§ DIRECTIONS FOR THIS TASK
Starting with the first line of the data below, copy each line up to and including the one containing "There's no better". Pictures stay out.

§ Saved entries
***

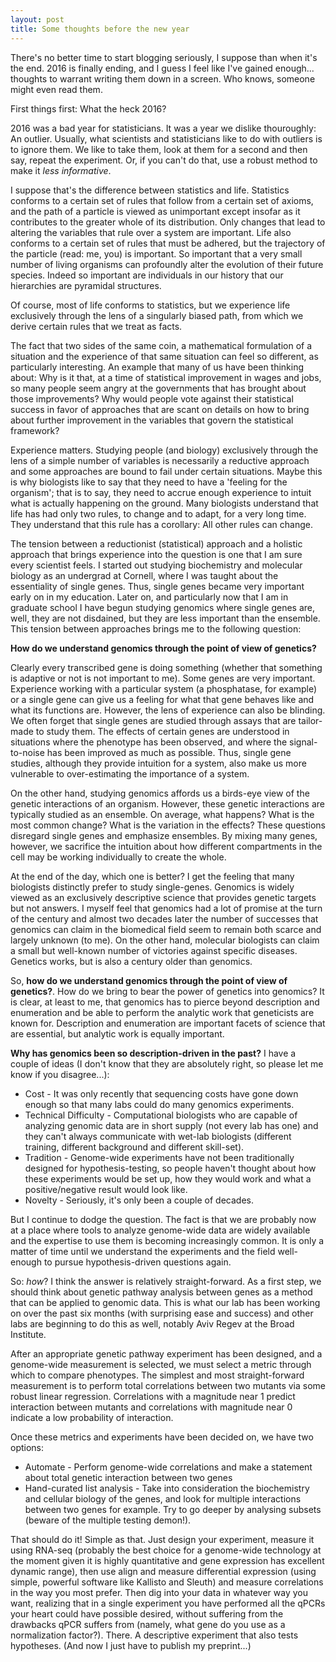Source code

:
 ```yaml
---
layout: post
title: Some thoughts before the new year
---
```


There's no better time to start blogging seriously, I suppose than when it's the end.
2016 is finally ending, and I guess I feel like I've gained enough... thoughts to
warrant writing them down in a screen. Who knows, someone might even read them.

First things first: What the heck 2016?

2016 was a bad year for statisticians. It was a year we dislike thouroughly: An outlier.
Usually, what scientists and statisticians like to do with outliers is to ignore them. We like to
take them, look at them for a second and then say, repeat the experiment. Or, if you can't do that,
use a robust method to make it *less informative*.

I suppose that's the difference between statistics and life. Statistics conforms to a certain
set of rules that follow from a certain set of axioms, and the path of a particle is viewed as unimportant except
insofar as it contributes to the greater whole of its distribution. Only changes that lead to altering
the variables that rule over a system are important.
Life also conforms to a certain
set of rules that must be adhered, but the trajectory of the particle (read: me, you) is important. So important
that a very small number of living organisms can profoundly alter the evolution of their future species. Indeed
so important are individuals in our history that our hierarchies are pyramidal structures.

Of course, most of life conforms to statistics, but we experience life exclusively through the lens of a
singularly biased path, from which we derive certain rules that we treat as facts.

The fact that two sides of the same coin, a mathematical formulation of a situation and the experience of that same situation can feel so different, as particularly interesting. An example that
many of us have been thinking about: Why is it that, at a time of statistical improvement in wages and jobs,
so many people seem angry at the governments that has brought about those improvements? Why would people vote
against their statistical success in favor of approaches that are scant on details on how to bring about further improvement
in the variables that govern the statistical framework?

Experience matters. Studying people (and biology) exclusively through the lens of a simple number of variables
is necessarily a reductive approach and some approaches are bound to fail under certain situations. Maybe this
is why biologists like to say that they need to have a 'feeling for the organism'; that is to say, they need to accrue enough experience to intuit what is actually happening on the ground.
Many biologists understand that life has had only two rules, to change and to adapt, for a very long time. They understand that this rule has a corollary: All other rules can change.

The tension between a reductionist (statistical) approach and a holistic approach that brings experience into the question
is one that I am sure every scientist feels. I started out studying biochemistry and molecular biology as an undergrad
at Cornell, where I was taught about the essentiality of single genes. Thus, single genes became very important early
on in my education. Later on, and particularly now that I am in graduate school I have begun studying genomics where
single genes are, well, they are not disdained, but they are less important than the ensemble. This tension between approaches brings me to the following question:

**How do we understand genomics through the point of view of genetics?**

Clearly every transcribed gene is doing something (whether that something is adaptive or not is not important to me).
Some genes are very important. Experience working with a particular system (a phosphatase, for example) or a single
gene can give us a feeling for what that gene behaves like and what its functions are. However, the lens of experience
can also be blinding. We often forget that single genes are studied through assays that are tailor-made to study them.
The effects of certain genes are understood in situations where the phenotype has been observed, and where the
signal-to-noise has been improved as much as possible. Thus, single gene studies, although they provide intuition for a
system, also make us more vulnerable to over-estimating the importance of a system.

On the other hand, studying genomics affords us a birds-eye view of the genetic interactions of an organism. However,
these genetic interactions are typically studied as an ensemble. On average, what happens? What is the most common change? What is the variation in the effects? These questions disregard single genes and emphasize ensembles. By mixing
many genes, however, we sacrifice the intuition about how different compartments in the cell may be working individually to create the whole.

At the end of the day, which one is better? I get the feeling that many biologists distinctly prefer to study single-genes. Genomics is widely viewed as an exclusively descriptive science that provides genetic targets but not answers. I myself feel that genomics had a lot of promise at the turn of the century and almost two decades later the number of successes that genomics can claim in the biomedical field seem to remain both scarce and largely unknown (to me). On the other hand, molecular biologists can claim a small but well-known number of victories against specific diseases. Genetics works, but is also a century older than genomics.

So, **how do we understand genomics through the point of view of genetics?**. How do we bring to bear the power of genetics into genomics? It is clear, at least to me, that genomics has to pierce beyond description and enumeration and be able to perform the analytic work that geneticists are known for. Description and enumeration are important facets of science that are essential, but analytic work is equally important.

**Why has genomics been so description-driven in the past?** I have a couple of ideas (I don't know that they are absolutely right, so please let me know if you disagree...):

 * Cost - It was only recently that sequencing costs have gone down enough so that many labs could do many genomics experiments.
 * Technical Difficulty - Computational biologists who are capable of analyzing genomic data are in short supply (not every lab has one) and they can't always communicate with wet-lab biologists (different training, different background and different skill-set).
 * Tradition - Genome-wide experiments have not been traditionally designed for hypothesis-testing, so people haven't thought about how these experiments would be set up, how they would work and what a positive/negative result would look like.
 * Novelty - Seriously, it's only been a couple of decades.

But I continue to dodge the question. The fact is that we are probably now at a place where tools to analyze genome-wide data are widely available and the expertise to use them is becoming increasingly common. It is only a matter of time until we understand the experiments and the field well-enough to pursue hypothesis-driven questions again.

So: *how*? I think the answer is relatively straight-forward. As a first step, we should think about genetic pathway analysis between genes as a method that can be applied to genomic data. This is what our lab has been working on over the past six months (with surprising ease and success) and other labs are beginning to do this as well, notably Aviv Regev at the Broad Institute.

After an appropriate genetic pathway experiment has been designed, and a genome-wide measurement is selected, we must select a metric through which to compare phenotypes. The simplest and most straight-forward measurement is to perform total correlations between two mutants via some robust linear regression. Correlations with a magnitude near 1 predict interaction between mutants and correlations with magnitude near 0 indicate a low probability of interaction.

Once these metrics and experiments have been decided on, we have two options:
 * Automate - Perform genome-wide correlations and make a statement about total genetic interaction between two genes
 * Hand-curated list analysis - Take into consideration the biochemistry and cellular biology of the genes, and look for multiple interactions between two genes for example. Try to go deeper by analysing subsets (beware of the multiple testing demon!).

That should do it! Simple as that. Just design your experiment, measure it using RNA-seq (probably the best choice for a genome-wide technology at the moment given it is highly quantitative and gene expression has excellent dynamic range), then use align and measure differential expression (using simple, powerful software like Kallisto and Sleuth) and measure correlations in the way you most prefer. Then dig into your data in whatever way you want, realizing that in a single experiment you have performed all the qPCRs your heart could have possible desired, without suffering from the drawbacks qPCR suffers from (namely, what gene do you use as a normalization factor?). There. A descriptive experiment that also tests hypotheses. (And now I just have to publish my preprint...)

***

§ WRITTEN SOLUTION
Source code

:
 ```yaml
---
layout: post
title: Some thoughts before the new year
---
```


There's no better time to start blogging seriously, I suppose than when it's the end.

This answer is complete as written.